## EXERCISE TASKS
A – According to the article on the race for the Ohio House, what edge do Republicans hope to maintain in that chamber?
B – Summarize the article on the fight for control of the Ohio House in two sentences.
C – Resume the article on the 2008 Ohio House races, picking up right after its last sentence.

## PASSAGE PROVIDED
- - - - - - -

The Candidates Are Official Now

From the PD

Columbus - Your neighbor probably won’t ask you about it. It won’t grab as many headlines or get a fraction of the attention as the presidential race, but a 2008 political battle that will rage across Ohio began Friday.

It’s the fight for control of the Ohio House, where Republicans hope to hold off hard-charging Democrats and maintain their slim 53-46 edge. And it kicked off Friday as the filing deadline was met for the lower chamber’s 99 House districts that stretch across Ohio.

While Republicans must defend more seats opened by term limits, the House will likely swing on about a dozen or so hotly contested races. Included among those viewed to be the most competitive are a trio of state representative races from Cuyahoga and Lake counties - the 16th, 18th and 63rd House District races.

In the 16th District, which includes Bay Village, Rocky River, Westlake and North Olmsted, Democrats hope to hold onto a seat that they nabbed from under GOP noses in 2006 when Westlake Rep. Jennifer Brady won an upset. Republicans will challenge the freshman lawmaker with Nan Baker, a Westlake City Council member and small business owner.

- - - - - - -

## DATASET RECORDS
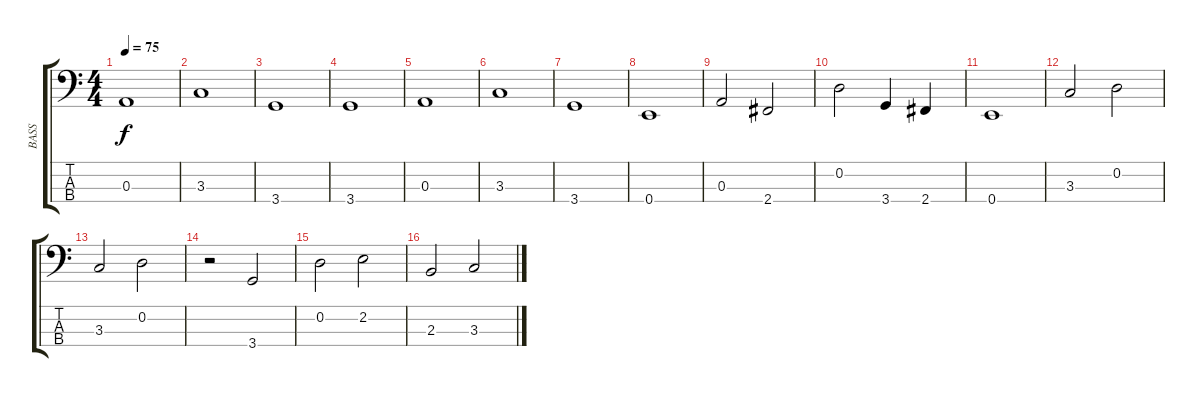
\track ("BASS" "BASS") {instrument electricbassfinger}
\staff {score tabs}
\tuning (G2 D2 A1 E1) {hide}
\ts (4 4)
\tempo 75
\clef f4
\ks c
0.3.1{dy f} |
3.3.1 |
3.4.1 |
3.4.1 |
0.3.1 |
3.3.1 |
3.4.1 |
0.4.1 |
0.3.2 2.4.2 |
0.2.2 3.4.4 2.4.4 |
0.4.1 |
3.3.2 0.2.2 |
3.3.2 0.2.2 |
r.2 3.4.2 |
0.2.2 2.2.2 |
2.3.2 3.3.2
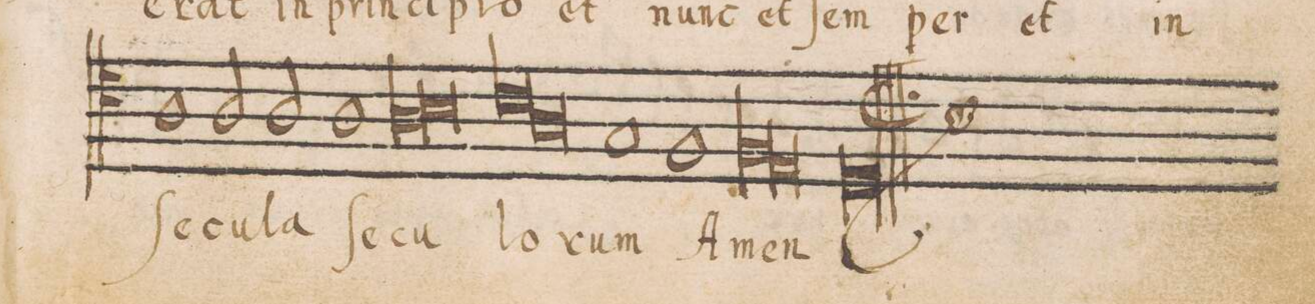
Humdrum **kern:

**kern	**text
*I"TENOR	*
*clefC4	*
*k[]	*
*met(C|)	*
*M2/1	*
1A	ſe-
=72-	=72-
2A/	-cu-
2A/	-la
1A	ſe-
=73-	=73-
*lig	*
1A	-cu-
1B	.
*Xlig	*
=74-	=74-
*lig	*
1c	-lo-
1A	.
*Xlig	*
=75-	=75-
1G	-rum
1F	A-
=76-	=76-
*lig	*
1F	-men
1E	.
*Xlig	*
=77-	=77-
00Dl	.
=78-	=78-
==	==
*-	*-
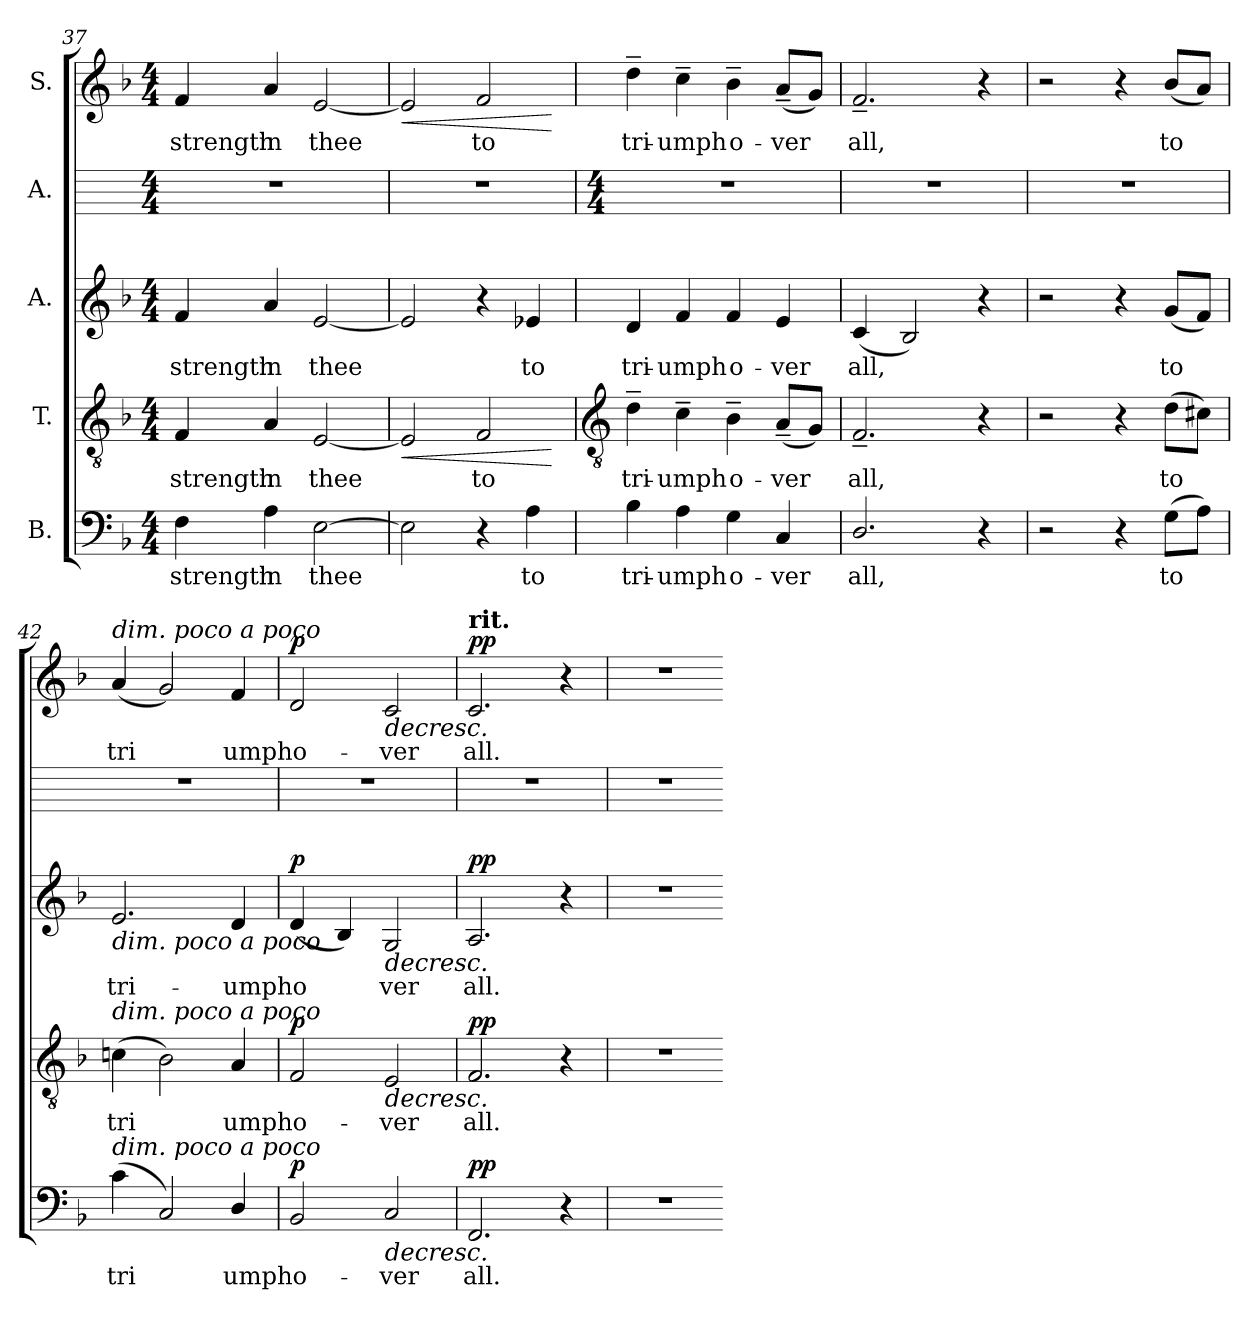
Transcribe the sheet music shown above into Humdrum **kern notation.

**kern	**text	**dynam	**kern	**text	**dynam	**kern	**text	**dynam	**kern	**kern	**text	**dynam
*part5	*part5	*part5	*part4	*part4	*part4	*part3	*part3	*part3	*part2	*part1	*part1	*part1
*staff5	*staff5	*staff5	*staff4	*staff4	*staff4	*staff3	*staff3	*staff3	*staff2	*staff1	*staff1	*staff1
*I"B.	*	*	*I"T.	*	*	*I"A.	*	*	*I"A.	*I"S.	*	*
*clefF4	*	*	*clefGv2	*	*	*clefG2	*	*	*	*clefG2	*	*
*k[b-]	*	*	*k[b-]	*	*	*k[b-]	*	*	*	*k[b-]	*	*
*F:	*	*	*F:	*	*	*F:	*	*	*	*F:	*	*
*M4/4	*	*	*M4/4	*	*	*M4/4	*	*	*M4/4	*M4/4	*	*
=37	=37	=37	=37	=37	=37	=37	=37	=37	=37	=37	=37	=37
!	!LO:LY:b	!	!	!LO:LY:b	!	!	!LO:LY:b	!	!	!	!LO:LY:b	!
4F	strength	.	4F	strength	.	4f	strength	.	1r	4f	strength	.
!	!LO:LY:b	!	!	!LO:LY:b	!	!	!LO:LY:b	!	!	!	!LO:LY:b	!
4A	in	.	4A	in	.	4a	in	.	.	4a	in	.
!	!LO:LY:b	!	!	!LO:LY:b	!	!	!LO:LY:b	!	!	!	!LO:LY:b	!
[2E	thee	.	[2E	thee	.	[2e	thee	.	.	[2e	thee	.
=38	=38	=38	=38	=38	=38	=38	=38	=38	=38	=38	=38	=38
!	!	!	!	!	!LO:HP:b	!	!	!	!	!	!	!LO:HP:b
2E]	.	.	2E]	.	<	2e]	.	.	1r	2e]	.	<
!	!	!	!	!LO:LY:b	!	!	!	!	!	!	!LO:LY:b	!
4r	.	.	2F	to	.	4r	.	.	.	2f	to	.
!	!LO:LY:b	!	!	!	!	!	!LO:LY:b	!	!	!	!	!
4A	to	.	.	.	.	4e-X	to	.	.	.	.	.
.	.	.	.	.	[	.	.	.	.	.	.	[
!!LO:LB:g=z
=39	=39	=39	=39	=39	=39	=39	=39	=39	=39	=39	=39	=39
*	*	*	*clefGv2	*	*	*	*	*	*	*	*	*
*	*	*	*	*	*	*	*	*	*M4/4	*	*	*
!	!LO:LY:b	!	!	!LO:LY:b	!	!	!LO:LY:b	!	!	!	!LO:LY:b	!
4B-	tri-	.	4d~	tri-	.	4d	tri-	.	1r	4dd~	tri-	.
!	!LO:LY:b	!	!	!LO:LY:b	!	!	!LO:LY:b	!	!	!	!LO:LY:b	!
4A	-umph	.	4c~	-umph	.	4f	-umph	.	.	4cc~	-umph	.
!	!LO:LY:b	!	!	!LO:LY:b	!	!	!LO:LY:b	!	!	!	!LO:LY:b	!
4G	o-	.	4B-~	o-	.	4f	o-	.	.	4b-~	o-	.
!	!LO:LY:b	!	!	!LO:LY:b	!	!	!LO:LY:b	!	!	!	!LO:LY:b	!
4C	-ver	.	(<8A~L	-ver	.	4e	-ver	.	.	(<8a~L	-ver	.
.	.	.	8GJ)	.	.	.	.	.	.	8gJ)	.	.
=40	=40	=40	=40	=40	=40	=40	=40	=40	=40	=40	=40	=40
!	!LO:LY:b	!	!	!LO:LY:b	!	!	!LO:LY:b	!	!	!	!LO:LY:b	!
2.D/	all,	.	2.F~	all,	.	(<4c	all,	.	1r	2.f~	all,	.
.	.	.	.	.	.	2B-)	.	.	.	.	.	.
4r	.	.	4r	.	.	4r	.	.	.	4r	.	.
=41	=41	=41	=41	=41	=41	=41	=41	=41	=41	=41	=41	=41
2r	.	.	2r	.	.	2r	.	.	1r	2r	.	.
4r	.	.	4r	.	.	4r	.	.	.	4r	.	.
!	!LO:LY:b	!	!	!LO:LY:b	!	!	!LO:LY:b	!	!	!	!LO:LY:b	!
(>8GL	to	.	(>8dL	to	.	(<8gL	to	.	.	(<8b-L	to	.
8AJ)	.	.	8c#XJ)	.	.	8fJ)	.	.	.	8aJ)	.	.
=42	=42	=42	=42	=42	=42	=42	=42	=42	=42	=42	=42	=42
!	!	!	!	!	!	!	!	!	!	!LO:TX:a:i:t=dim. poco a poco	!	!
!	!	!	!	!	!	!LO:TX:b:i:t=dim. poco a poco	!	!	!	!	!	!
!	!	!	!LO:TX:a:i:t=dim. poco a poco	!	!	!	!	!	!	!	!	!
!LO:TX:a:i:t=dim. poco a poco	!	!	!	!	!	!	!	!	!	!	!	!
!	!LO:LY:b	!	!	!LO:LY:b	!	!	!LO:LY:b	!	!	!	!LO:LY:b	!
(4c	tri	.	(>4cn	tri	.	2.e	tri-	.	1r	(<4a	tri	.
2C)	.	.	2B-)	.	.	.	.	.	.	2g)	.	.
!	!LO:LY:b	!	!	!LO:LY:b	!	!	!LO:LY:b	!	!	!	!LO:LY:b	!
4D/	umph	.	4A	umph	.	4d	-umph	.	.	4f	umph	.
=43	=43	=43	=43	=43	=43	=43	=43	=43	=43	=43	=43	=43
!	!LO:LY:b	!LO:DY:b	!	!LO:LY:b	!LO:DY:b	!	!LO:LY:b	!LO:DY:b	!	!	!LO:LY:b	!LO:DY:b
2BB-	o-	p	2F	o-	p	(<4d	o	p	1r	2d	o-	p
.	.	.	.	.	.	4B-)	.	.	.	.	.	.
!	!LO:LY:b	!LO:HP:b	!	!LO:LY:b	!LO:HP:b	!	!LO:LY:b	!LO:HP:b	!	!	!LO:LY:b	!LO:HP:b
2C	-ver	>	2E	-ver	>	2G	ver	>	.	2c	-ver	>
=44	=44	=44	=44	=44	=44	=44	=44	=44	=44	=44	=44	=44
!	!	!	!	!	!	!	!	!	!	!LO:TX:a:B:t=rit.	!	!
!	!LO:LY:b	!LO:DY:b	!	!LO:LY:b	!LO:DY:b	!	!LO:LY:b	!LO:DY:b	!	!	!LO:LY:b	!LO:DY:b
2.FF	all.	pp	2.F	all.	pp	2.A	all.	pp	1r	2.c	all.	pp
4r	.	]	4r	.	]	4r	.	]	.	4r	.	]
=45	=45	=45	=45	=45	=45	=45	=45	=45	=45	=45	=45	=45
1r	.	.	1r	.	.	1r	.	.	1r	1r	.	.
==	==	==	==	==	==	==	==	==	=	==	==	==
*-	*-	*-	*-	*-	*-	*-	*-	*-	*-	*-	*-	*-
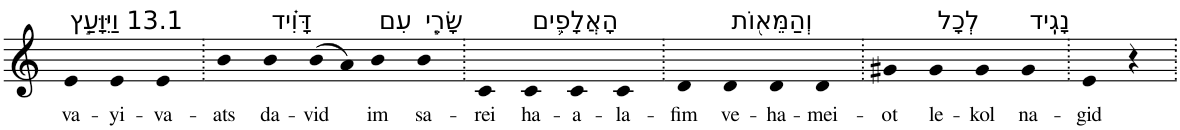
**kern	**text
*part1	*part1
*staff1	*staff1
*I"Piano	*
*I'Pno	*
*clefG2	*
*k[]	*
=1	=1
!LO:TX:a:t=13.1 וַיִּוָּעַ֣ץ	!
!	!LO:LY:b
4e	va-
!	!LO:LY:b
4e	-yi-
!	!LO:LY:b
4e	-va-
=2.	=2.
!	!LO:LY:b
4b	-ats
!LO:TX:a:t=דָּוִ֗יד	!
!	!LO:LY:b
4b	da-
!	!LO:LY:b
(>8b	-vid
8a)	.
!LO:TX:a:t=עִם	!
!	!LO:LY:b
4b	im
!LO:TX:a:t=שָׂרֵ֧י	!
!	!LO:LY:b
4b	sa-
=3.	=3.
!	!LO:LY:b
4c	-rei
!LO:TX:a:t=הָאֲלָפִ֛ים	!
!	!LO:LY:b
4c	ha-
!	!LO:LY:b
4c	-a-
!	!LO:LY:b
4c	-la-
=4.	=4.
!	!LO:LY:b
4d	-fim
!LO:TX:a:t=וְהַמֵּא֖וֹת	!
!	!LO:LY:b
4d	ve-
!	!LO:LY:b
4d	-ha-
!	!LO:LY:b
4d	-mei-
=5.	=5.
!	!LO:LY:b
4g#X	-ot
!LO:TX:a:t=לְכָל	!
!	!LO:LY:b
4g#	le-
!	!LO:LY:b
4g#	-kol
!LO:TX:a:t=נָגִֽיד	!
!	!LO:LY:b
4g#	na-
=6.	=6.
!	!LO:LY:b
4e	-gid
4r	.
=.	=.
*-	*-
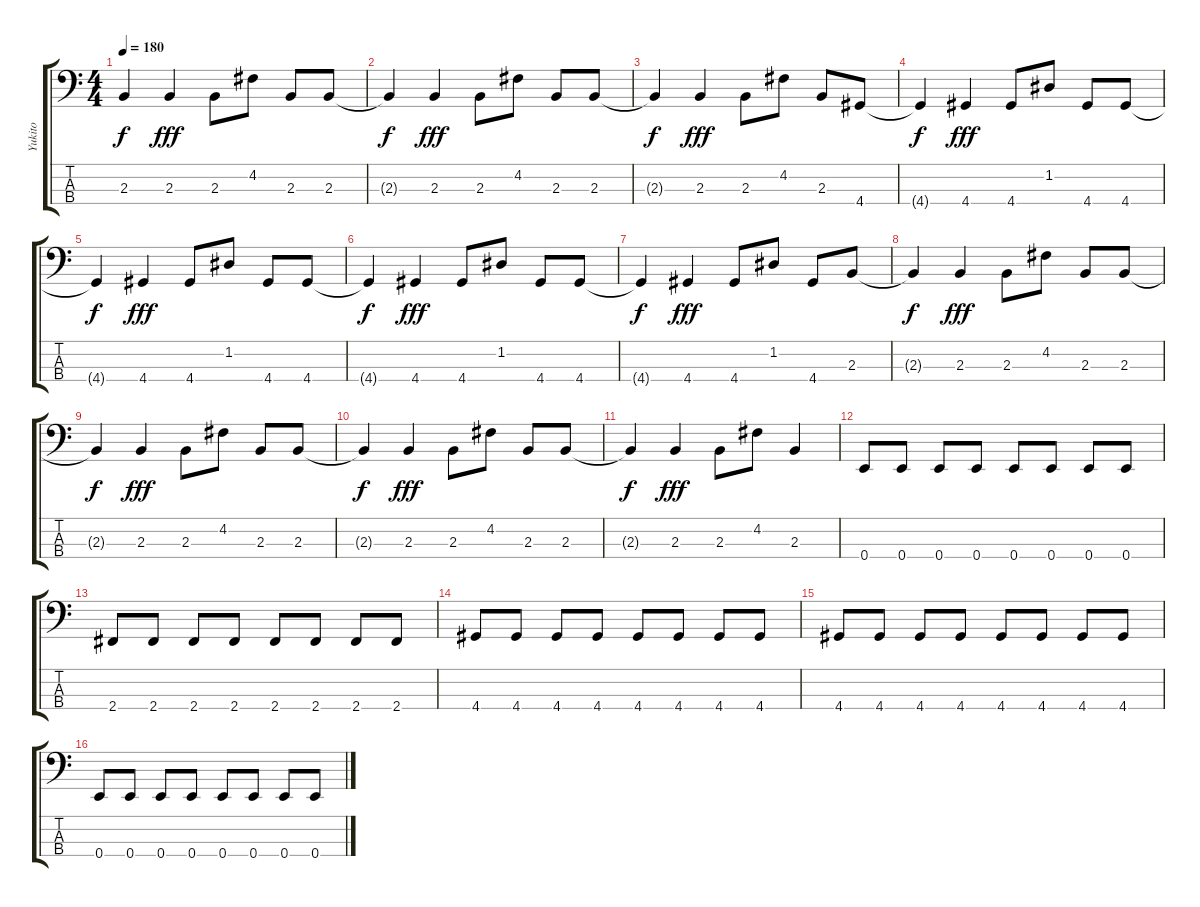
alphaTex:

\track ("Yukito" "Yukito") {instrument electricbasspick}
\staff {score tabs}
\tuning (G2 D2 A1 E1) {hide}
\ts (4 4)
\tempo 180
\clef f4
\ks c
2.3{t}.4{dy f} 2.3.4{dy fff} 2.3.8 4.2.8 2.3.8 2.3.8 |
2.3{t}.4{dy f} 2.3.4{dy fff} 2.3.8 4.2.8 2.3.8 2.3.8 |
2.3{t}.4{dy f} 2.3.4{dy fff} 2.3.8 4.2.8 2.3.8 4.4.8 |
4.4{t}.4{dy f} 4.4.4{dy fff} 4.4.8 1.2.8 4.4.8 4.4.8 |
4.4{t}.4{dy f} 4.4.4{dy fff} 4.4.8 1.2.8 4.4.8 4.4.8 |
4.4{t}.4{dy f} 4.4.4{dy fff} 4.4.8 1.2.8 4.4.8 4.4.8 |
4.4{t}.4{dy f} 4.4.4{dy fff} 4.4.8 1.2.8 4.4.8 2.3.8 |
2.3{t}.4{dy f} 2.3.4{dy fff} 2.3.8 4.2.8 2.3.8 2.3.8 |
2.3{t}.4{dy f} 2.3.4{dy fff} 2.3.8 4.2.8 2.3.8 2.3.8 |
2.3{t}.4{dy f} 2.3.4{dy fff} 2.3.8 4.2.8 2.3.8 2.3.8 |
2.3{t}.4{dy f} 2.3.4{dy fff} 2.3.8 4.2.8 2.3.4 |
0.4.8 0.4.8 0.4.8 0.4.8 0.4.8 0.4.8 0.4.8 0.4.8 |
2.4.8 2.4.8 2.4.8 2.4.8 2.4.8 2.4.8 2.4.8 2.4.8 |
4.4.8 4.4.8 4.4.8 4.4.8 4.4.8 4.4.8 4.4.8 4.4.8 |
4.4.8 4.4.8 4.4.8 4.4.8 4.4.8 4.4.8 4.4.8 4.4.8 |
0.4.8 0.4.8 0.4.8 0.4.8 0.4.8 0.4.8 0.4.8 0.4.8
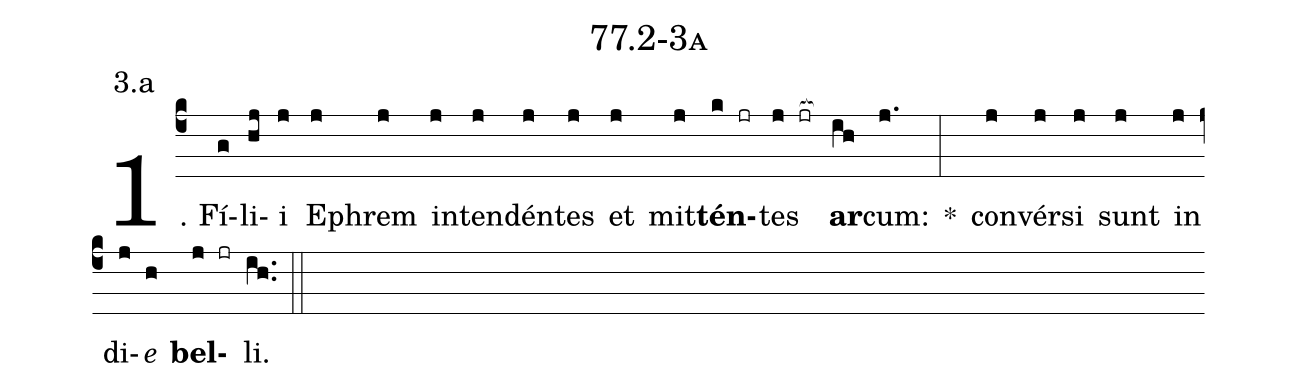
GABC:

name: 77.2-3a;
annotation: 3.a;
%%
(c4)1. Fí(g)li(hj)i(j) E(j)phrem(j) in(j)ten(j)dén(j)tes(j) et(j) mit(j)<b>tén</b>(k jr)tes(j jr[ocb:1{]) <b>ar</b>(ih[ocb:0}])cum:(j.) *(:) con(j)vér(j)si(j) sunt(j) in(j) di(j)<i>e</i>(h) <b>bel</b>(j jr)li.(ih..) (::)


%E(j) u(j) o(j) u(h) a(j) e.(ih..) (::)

- - - - - - -

## THE REPLIES
A – A slim 53-46 edge.

B – The battle for control of the Ohio House, where Republicans hope to keep a slim 53-46 edge over hard-charging Democrats, began Friday as the filing deadline was met for all 99 House districts. The outcome will likely turn on about a dozen hotly contested races, including the 16th District, where Republicans are challenging freshman lawmaker Jennifer Brady with Westlake City Council member Nan Baker.

C –
“It’s a tough seat for us,” Ohio Democratic Party Chief Chris Redfern told reporters recently. “We’re going to hold it because Jennifer’s a great candidate - she’s right on the issues.”

House Speaker Jon Husted called Baker “a wonderful candidate” and said she has been running for the past year and probably has been “doing more events in the district than the incumbent.” Meanwhile, the head of the Ohio Republican Party, Robert Bennett, singled out Brady’s seat as one Republicans would win back while holding serve elsewhere.

A seat left vacant by Republican Rep. Tom Patton’s run for state Senate beckons both parties in the 18th District, which includes Berea, North Royalton and Strongsville. Democratic candidate Matt Patten, a 30-year-old community activist, looks to be fighting an uphill battle to knock off North Royalton Sen. Bob Spada, who was forced by term limits to switch over to the House to continue his political career.

Husted said Spada “has the trust of the district” and predicted that voters would once again elect him.

But House Minority Leader Joyce Beatty said voters who desire change will be tired of Spada.

“I don’t think it’s automatic,” she said. “I think people are tired of politicians switching back and forth.”

In the 63rd District, Republican freshman Rep. Carol-Ann Schindel, who beat Democrat Rep. Tim Cassell, who was damaged by a high-profile DUI conviction, will attempt to hold onto the seat encompassing eastern Lake County. She will face Democratic challenger Mark Schneider, a 32-year-old assistant Cuyahoga County prosecutor.

While some Republicans acknowledge that Schindel’s win was a fluke, Husted said she has “exceeded expectations” during her first term in the Ohio House, pointing to an auditing bill she sponsored.

“She’s working real hard knocking on doors and building key relationships within the district,” said Husted.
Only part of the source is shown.